Task to carry out: Your job is to print, exactly, the lines in the data below from the line with "Cytoskeletal Elements" through the line with "wilting labor market", both included, and to omit any picture.

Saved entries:
* * * * *
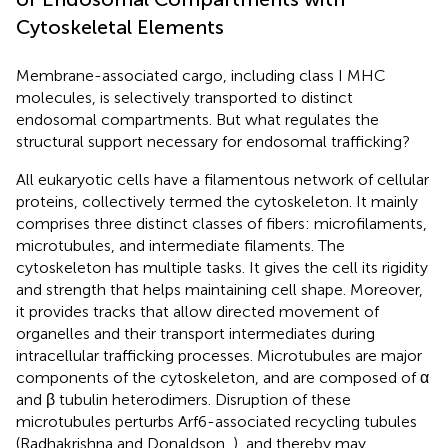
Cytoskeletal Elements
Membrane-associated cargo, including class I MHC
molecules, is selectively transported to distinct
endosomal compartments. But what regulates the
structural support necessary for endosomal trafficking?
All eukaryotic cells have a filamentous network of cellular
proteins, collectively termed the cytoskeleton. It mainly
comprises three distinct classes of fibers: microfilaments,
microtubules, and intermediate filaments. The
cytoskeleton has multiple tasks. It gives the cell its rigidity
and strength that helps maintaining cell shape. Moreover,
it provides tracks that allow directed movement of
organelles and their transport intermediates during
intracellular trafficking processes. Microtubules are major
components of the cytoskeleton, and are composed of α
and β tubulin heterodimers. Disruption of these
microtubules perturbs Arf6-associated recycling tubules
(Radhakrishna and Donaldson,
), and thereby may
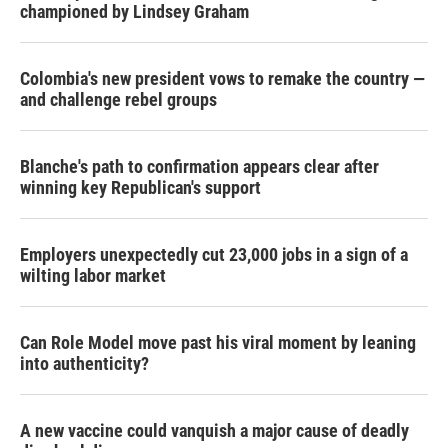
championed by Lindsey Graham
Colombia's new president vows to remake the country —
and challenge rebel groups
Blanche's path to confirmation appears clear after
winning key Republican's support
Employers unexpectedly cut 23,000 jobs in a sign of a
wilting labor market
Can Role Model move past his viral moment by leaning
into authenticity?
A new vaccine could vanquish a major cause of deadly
* * * * *
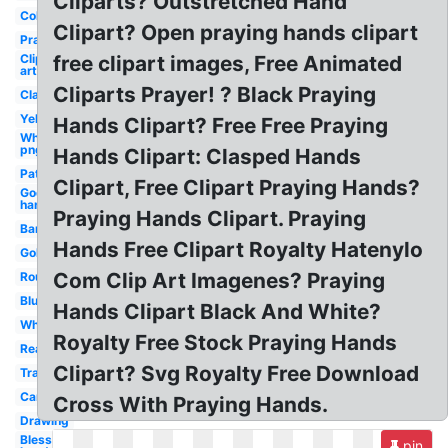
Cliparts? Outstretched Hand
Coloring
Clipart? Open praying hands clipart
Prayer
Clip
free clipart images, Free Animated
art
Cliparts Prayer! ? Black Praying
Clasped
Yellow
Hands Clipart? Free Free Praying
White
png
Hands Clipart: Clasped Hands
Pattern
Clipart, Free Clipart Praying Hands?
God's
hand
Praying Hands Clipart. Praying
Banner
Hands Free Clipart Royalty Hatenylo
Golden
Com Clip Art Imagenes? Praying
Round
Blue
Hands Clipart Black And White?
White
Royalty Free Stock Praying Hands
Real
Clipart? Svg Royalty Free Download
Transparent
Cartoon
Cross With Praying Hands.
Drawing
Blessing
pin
* * * * *
Written answer:
Cytoskeletal Elements
Membrane-associated cargo, including class I MHC
molecules, is selectively transported to distinct
endosomal compartments. But what regulates the
structural support necessary for endosomal trafficking?
All eukaryotic cells have a filamentous network of cellular
proteins, collectively termed the cytoskeleton. It mainly
comprises three distinct classes of fibers: microfilaments,
microtubules, and intermediate filaments. The
cytoskeleton has multiple tasks. It gives the cell its rigidity
and strength that helps maintaining cell shape. Moreover,
it provides tracks that allow directed movement of
organelles and their transport intermediates during
intracellular trafficking processes. Microtubules are major
components of the cytoskeleton, and are composed of α
and β tubulin heterodimers. Disruption of these
microtubules perturbs Arf6-associated recycling tubules
(Radhakrishna and Donaldson,
), and thereby may
championed by Lindsey Graham
Colombia's new president vows to remake the country —
and challenge rebel groups
Blanche's path to confirmation appears clear after
winning key Republican's support
Employers unexpectedly cut 23,000 jobs in a sign of a
wilting labor market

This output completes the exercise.